Entre os países que reúnem maior preferência, a Ucrânia destaca-se de forma clara com 58%. Seguem-se a Suíça (5%), Turquia (4%) e a Noruega (3%), numa lista que conta ainda com a Albânia, o Reino Unido e a Sérvia.
Recorde-se que a Ucrânia oficializou o pedido de adesão à UE em fevereiro de 2022, no mês em que foi invadida pelas tropas russas, tendo recebido o estatuto de país candidato em junho do mesmo ano. As regras ditam que não é possível completar o processo enquanto a guerra continuar, ainda que as negociações oficiais tenham arrancado em dezembro de 2023.
Um dos temas que vem sendo discutido prende-se com os custos do aumento de Estados-membros da UE, em particular para países como Portugal que podem ver diminuída a quantidade de fundos comunitários recebidos. “O alargamento terá seguramente os seus custos. Os custos do não alargamento serão certamente muito superiores”, afirma Sofia Moreira de Sousa, representante da Comissão Europeia em Portugal.
“A minha tese é que os custos do não alargamento na situação geoestratégica que vivemos são existenciais, os custos do alargamento são circunstanciais”, defende João Vale de Almeida
Sofia Moreira de Sousa reconhece a importância de discutir os custos, mas prefere focar a conversa nas “oportunidades” da expansão do projeto europeu. “O alargamento não vai acontecer se não for positivo, necessário e, diria mesmo, imperativo para a própria União. O que é necessário é encontrarmos as soluções de forma a adaptar as políticas europeias para nos prepararmos para receber novos Estados-membros”, reafirma.
João Vale de Almeida, antigo embaixador da UE, dramatiza e alerta mesmo para o risco geoestratégico do não alargamento. “A minha tese é que os custos do não alargamento na situação geoestratégica que vivemos são existenciais, os custos do alargamento são circunstanciais”, defendeu, durante o debate sobre o Barómetro da Política Europeia organizado pela SIC Notícias. “Os primeiros são irreversíveis, os segundos são reversíveis”, sublinhou.

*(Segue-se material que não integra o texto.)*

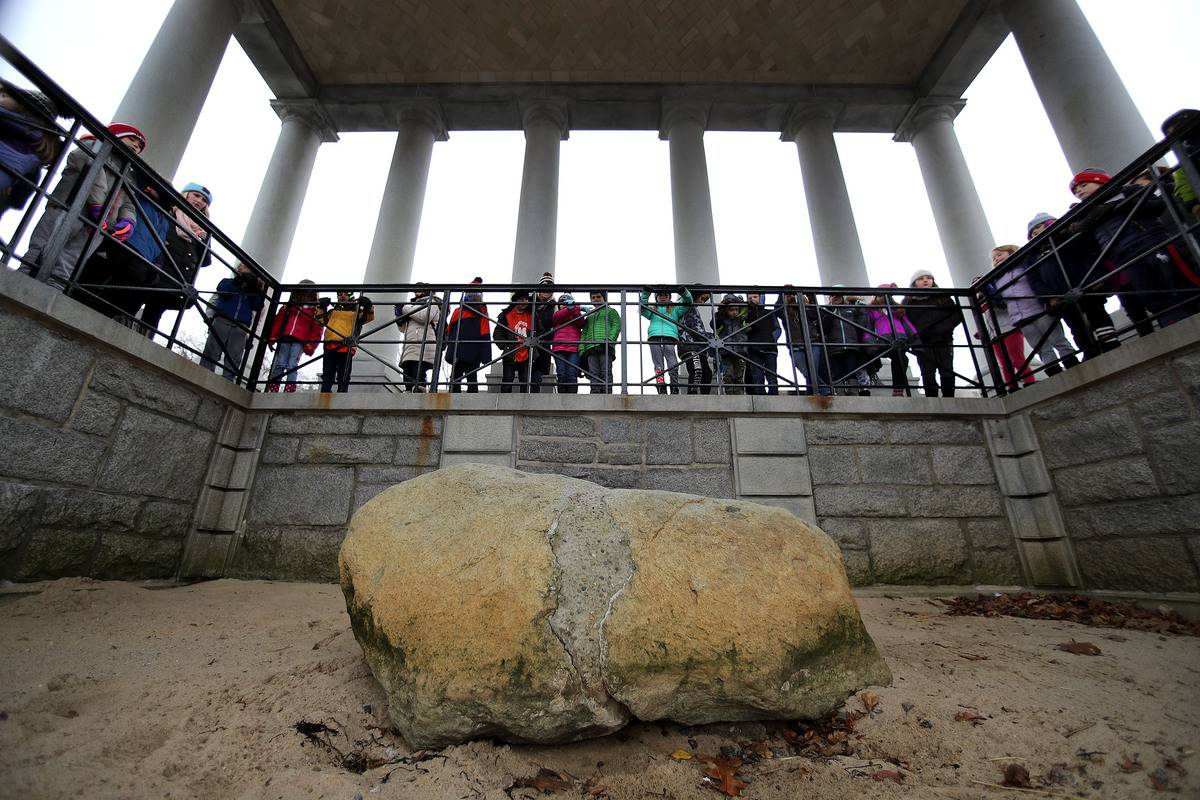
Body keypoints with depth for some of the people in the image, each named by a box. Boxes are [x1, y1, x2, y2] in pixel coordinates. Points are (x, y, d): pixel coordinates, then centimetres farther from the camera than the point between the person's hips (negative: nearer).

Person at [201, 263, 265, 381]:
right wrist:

Mas há também quem olhe para esta questão como um copo meio-cheio. Para Henrique Burnay, professor no Instituto de Estudos Políticos da Universidade Católica de Lisboa, esta é uma oportunidade para Portugal afirmar a sua componente Atlântica. “O centro das prioridades geopolíticas [na Europa] está para Leste e não para o Atlântico. Esta transformação obriga-nos a repensar como é que nos vamos posicionar dentro da UE”, alerta. Portugal deve, reforça o especialista, tirar proveito do seu posicionamento geográfico para manter relevância no contexto europeu.

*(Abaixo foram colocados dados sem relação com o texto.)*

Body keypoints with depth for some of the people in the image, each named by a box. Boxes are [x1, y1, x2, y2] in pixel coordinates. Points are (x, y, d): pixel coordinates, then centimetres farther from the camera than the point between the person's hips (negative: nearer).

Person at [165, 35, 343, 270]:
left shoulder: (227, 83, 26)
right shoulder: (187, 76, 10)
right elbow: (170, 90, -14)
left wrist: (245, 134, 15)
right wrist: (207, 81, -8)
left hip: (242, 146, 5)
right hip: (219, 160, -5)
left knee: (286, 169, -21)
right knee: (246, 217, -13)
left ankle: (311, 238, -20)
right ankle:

A importância de discutir a Europa
Quase uma semana depois do início dos debates a propósito das eleições europeias, que se realizam em Portugal a 9 de junho, parece claro que existe uma preocupação em manter a discussão centrada nos temas europeus. Porém, com a proximidade às legislativas e com o clima político muito aceso, o risco é de assistirmos a “uma segunda volta das legislativas”, aponta Henrique Burnay.
77%
dos inquiridos considera que Portugal tem menos influência na União Europeia, quando comparado com países de dimensão semelhante, como a Bélgica ou a Suécia
Numa altura em que o Barómetro da Política Europeia aponta que 77% dos portugueses consideram que o país tem menos influência do que nações de dimensões semelhantes, como a Bélgica ou a Suécia, falar dos desafios europeus é fundamental. Aliás, o mesmo estudo diz que a Alemanha (74,9%), França (13,3%) e Bélgica (2,3%) são percecionados como sendo os países mais influentes na UE, com Portugal a representar a escolha de apenas 0,6% dos inquiridos.

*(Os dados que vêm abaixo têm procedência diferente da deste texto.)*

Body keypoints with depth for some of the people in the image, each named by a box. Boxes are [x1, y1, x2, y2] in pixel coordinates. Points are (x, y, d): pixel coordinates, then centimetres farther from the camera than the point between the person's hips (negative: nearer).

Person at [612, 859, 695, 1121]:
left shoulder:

Para Henrique Burnay, há muitos temas importantes a discutir durante a campanha eleitoral, nomeadamente a relação entre a Europa e a China, os Estados Unidos e a Rússia, mas também assuntos menos ‘sexy’ como a regulação da inteligência artificial (IA). “A regulação da IA nunca se fará a nível nacional. É claramente um tema europeu”, exemplifica.
O estudo divulgado pela FFMS elenca ainda os assuntos em que os portugueses consideram que a UE tem maior responsabilidade, entre os quais o conflito israelo-palestiano, que 63,6% diz estar a ser gerido de forma insatisfatória. “Bem ou mal, acho que as pessoas pensam o que ouvem na televisão. Acham que a Europa não tem contribuído muito para resolver o conflito entre Israel e o Hamas, mas também não era provável que o conseguisse fazer”, diz Burnay. O professor de estudos políticos assinala que a “leitura do mundo resulta muito do que as pessoas vão vendo nas notícias” e isso deve levar a que a comunicação social se esforce por falar “sobre os temas europeus” nos “debates e nas entrevistas sobre as eleições”.